Détresse des migrants. Du côté des autorités, tout est fait pour décourager les migrants de passer en Grande-Bretagne avec une politique "zéro points de fixation", c'est-à-dire que les forces de l'ordre délogent les migrants dès qu'un camp est repéré. "Les policiers n'arrêtent pas de nous gazer avec leurs grenades lacrymogènes. Pourquoi ? Ils nous chassent de notre camp tous les jours, et personne ne réagit. Je me demande si les gens estiment que nous sommes des êtres humains. On se retrouve à dormir dans les sous-bois", se plaint Khalid, un réfugié égyptien. 

Situation sanitaire dangereuse. Chassés, délogés, les migrants vivent dans la misère sanitaire. Le Conseil d'Etat a bien obligé les pouvoirs publics à mettre en place des installations sanitaires, mais il ne s'agit en fait que de quelques robinets et des toilettes mobiles. Ce qui est largement insuffisant, selon un récent rapport d'experts de l'Onu. Et potentiellement dangereux à l'approche de l'hiver : "Si les forces de police continuent à déchirer, gazer et à confisquer les couvertures et les tentes, cela va mener à une situation sanitaire catastrophique. Cela va mener à une situation déplorable, à des migrants désespérés qui vont prendre des risques inconsidérés pour passer en Angleterre. Ça peut être très violent", prévient Loan Torondel, de l'association L'Auberge des migrants. Dans ce contexte, une poignée de réfugiés acceptent toutes les semaines d'être placés dans les fameux centres d'accueil et d'orientation, mais l'immense majorité des migrants n'ont qu'un but : le passage en Grande-Bretagne.

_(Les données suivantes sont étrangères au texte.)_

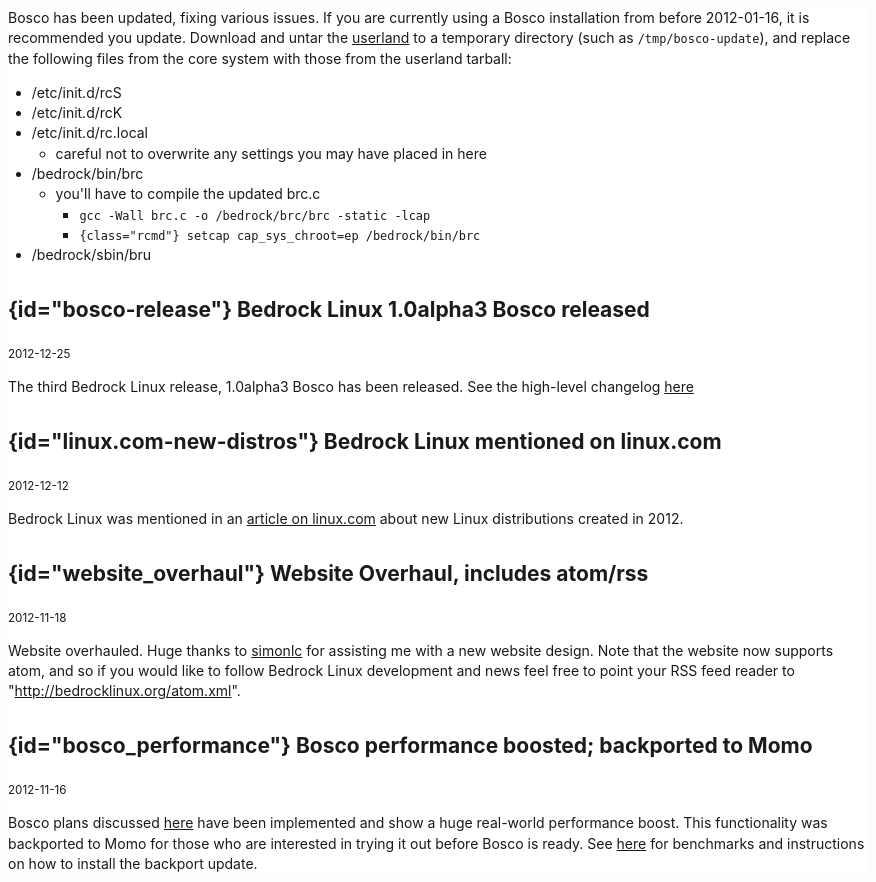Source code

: Bosco has been updated, fixing various issues.  If you are currently using a
Bosco installation from before 2012-01-16, it is recommended you update.
Download and untar the [userland](1.0alpha3/bedrock-userland-1.0alpha3.tar.gz)
to a temporary directory (such as `/tmp/bosco-update`), and replace the
following files from the core system with those from the userland tarball:

- /etc/init.d/rcS
- /etc/init.d/rcK
- /etc/init.d/rc.local
	- careful not to overwrite any settings you may have placed in here
- /bedrock/bin/brc
	- you'll have to compile the updated brc.c
		- `gcc -Wall brc.c -o /bedrock/brc/brc -static -lcap`
		- `{class="rcmd"} setcap cap_sys_chroot=ep /bedrock/bin/brc`
- /bedrock/sbin/bru

## {id="bosco-release"} Bedrock Linux 1.0alpha3 Bosco released
<small>2012-12-25</small>

The third Bedrock Linux release, 1.0alpha3 Bosco has been released.
See the high-level changelog [here](1.0alpha3/changelog.html)

## {id="linux.com-new-distros"} Bedrock Linux mentioned on linux.com
<small>2012-12-12</small>

Bedrock Linux was mentioned in an [article on
linux.com](https://www.linux.com/news/hardware/desktops/679646-6-linux-distros-born-in-2012/)
about new Linux distributions created in 2012.


## {id="website\_overhaul"} Website Overhaul, includes atom/rss
<small>2012-11-18</small>

Website overhauled.  Huge thanks to [simonlc](http://simon.lc/) for assisting
me with a new website design.  Note that the website now supports atom, and so
if you would like to follow Bedrock Linux development and news feel free to
point your RSS feed reader to "http://bedrocklinux.org/atom.xml".

## {id="bosco\_performance"} Bosco performance boosted; backported to Momo
<small>2012-11-16</small>

Bosco plans discussed [here](http://bedrocklinux.org/1.0alpha3/plans.html) have
been implemented and show a huge real-world performance boost.  This
functionality was backported to Momo for those who are interested in trying it
out before Bosco is ready.  See
[here](http://bedrocklinux.org/1.0alpha2/backports.html) for benchmarks and
instructions on how to install the backport update.
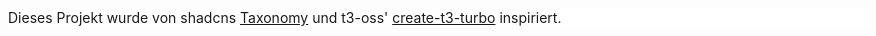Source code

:Dieses Projekt wurde von shadcns [Taxonomy](https://github.com/shadcn-ui/taxonomy) und t3-oss' [create-t3-turbo](https://github.com/t3-oss/create-t3-turbo) inspiriert.



[check-workflow-badge]: https://img.shields.io/github/actions/workflow/status/saasfly/saasfly/ci.yml?label=ci
[github-license-badge]: https://img.shields.io/badge/License-MIT-green.svg
[discord-badge]: https://img.shields.io/discord/1204690198382911488?color=7b8dcd&link=https%3A%2F%2Fsaasfly.io%2Fdiscord
[made-by-nextify-badge]: https://img.shields.io/badge/made_by-nextify-blue?color=FF782B&link=https://nextify.ltd/

[check-workflow-badge-link]: https://github.com/saasfly/saasfly/actions/workflows/check.yml
[github-license-badge-link]: https://github.com/saasfly/saasfly/blob/main/LICENSE
[discord-badge-link]: https://discord.gg/8SwSX43wnD
[made-by-nextify-badge-link]: https://nextify.ltd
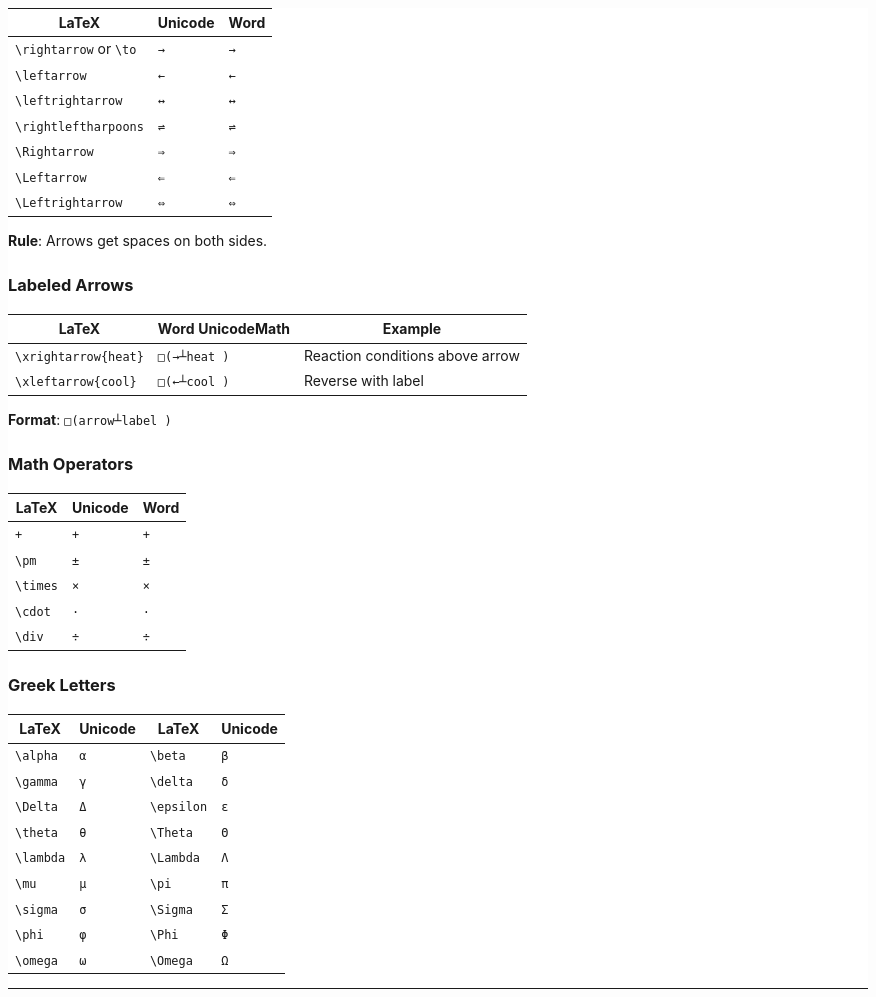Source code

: | LaTeX | Unicode | Word |
|-------|---------|------|
| `\rightarrow` or `\to` | `→` | ` → ` |
| `\leftarrow` | `←` | ` ← ` |
| `\leftrightarrow` | `↔` | ` ↔ ` |
| `\rightleftharpoons` | `⇌` | ` ⇌ ` |
| `\Rightarrow` | `⇒` | ` ⇒ ` |
| `\Leftarrow` | `⇐` | ` ⇐ ` |
| `\Leftrightarrow` | `⇔` | ` ⇔ ` |

**Rule**: Arrows get spaces on both sides.

### Labeled Arrows

| LaTeX | Word UnicodeMath | Example |
|-------|------------------|---------|
| `\xrightarrow{heat}` | `□(→┴heat )` | Reaction conditions above arrow |
| `\xleftarrow{cool}` | `□(←┴cool )` | Reverse with label |

**Format**: `□(arrow┴label )`

### Math Operators

| LaTeX | Unicode | Word |
|-------|---------|------|
| `+` | `+` | ` + ` |
| `\pm` | `±` | `±` |
| `\times` | `×` | `×` |
| `\cdot` | `·` | `·` |
| `\div` | `÷` | `÷` |

### Greek Letters

| LaTeX | Unicode | LaTeX | Unicode |
|-------|---------|-------|---------|
| `\alpha` | `α` | `\beta` | `β` |
| `\gamma` | `γ` | `\delta` | `δ` |
| `\Delta` | `Δ` | `\epsilon` | `ε` |
| `\theta` | `θ` | `\Theta` | `Θ` |
| `\lambda` | `λ` | `\Lambda` | `Λ` |
| `\mu` | `μ` | `\pi` | `π` |
| `\sigma` | `σ` | `\Sigma` | `Σ` |
| `\phi` | `φ` | `\Phi` | `Φ` |
| `\omega` | `ω` | `\Omega` | `Ω` |

---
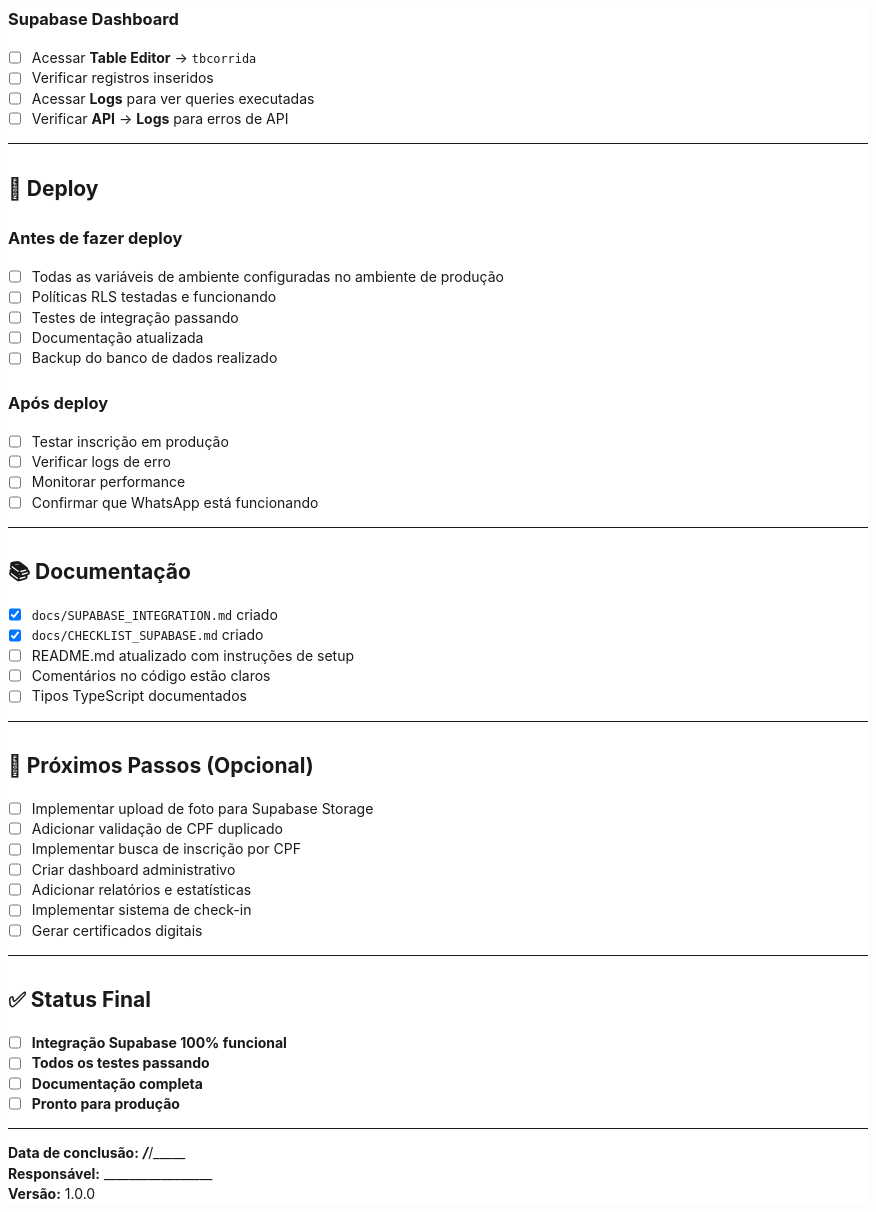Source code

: ### Supabase Dashboard

- [ ] Acessar **Table Editor** → `tbcorrida`
- [ ] Verificar registros inseridos
- [ ] Acessar **Logs** para ver queries executadas
- [ ] Verificar **API** → **Logs** para erros de API

---

## 🚀 Deploy

### Antes de fazer deploy

- [ ] Todas as variáveis de ambiente configuradas no ambiente de produção
- [ ] Políticas RLS testadas e funcionando
- [ ] Testes de integração passando
- [ ] Documentação atualizada
- [ ] Backup do banco de dados realizado

### Após deploy

- [ ] Testar inscrição em produção
- [ ] Verificar logs de erro
- [ ] Monitorar performance
- [ ] Confirmar que WhatsApp está funcionando

---

## 📚 Documentação

- [x] `docs/SUPABASE_INTEGRATION.md` criado
- [x] `docs/CHECKLIST_SUPABASE.md` criado
- [ ] README.md atualizado com instruções de setup
- [ ] Comentários no código estão claros
- [ ] Tipos TypeScript documentados

---

## 🎯 Próximos Passos (Opcional)

- [ ] Implementar upload de foto para Supabase Storage
- [ ] Adicionar validação de CPF duplicado
- [ ] Implementar busca de inscrição por CPF
- [ ] Criar dashboard administrativo
- [ ] Adicionar relatórios e estatísticas
- [ ] Implementar sistema de check-in
- [ ] Gerar certificados digitais

---

## ✅ Status Final

- [ ] **Integração Supabase 100% funcional**
- [ ] **Todos os testes passando**
- [ ] **Documentação completa**
- [ ] **Pronto para produção**

---

**Data de conclusão:** ___/___/_____  
**Responsável:** _________________  
**Versão:** 1.0.0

Un an après, que sont devenus les migrants de la "Jungle" ?

Situation partagée pour les migrants qui étaient présents sur le camp démantelé en octobre 2016. 42% d'entre eux ayant demandé l'asile l'ont obtenu et 46% attendent toujours une décision définitive, comme l'a indiqué vendredi l'Office français de l'immigration et de l'intégration (Ofii). "Plus de 7.400 femmes, hommes et enfants ont été mis à l'abri à l'occasion de cette opération humanitaire" lancée le 24 octobre 2016 et menée pendant trois jours pour orienter les migrants vers des centres d'accueil et d'orientation (CAO), précise la structure. Au total "5.466 adultes ont été acheminés dans l'un des 301 CAO" en régions et "1.952 mineurs non accompagnés ont été orientés" vers des CAO dédiés, appelés CAOMI. Parmi les adultes, 58% étaient Soudanais, 25% Afghans, 5% Erythréens et 4% Pakistanais, précise l'Office. A 95% des hommes, ils étaient âgés pour la plupart (85%) de 18 à 34 ans. Ce décompte ne concerne que les personnes évacuées, et donc pas les migrants qui auraient pu quitter le campement avant le démantèlement pour ne pas renoncer au rêve britannique, très présent chez les Afghans.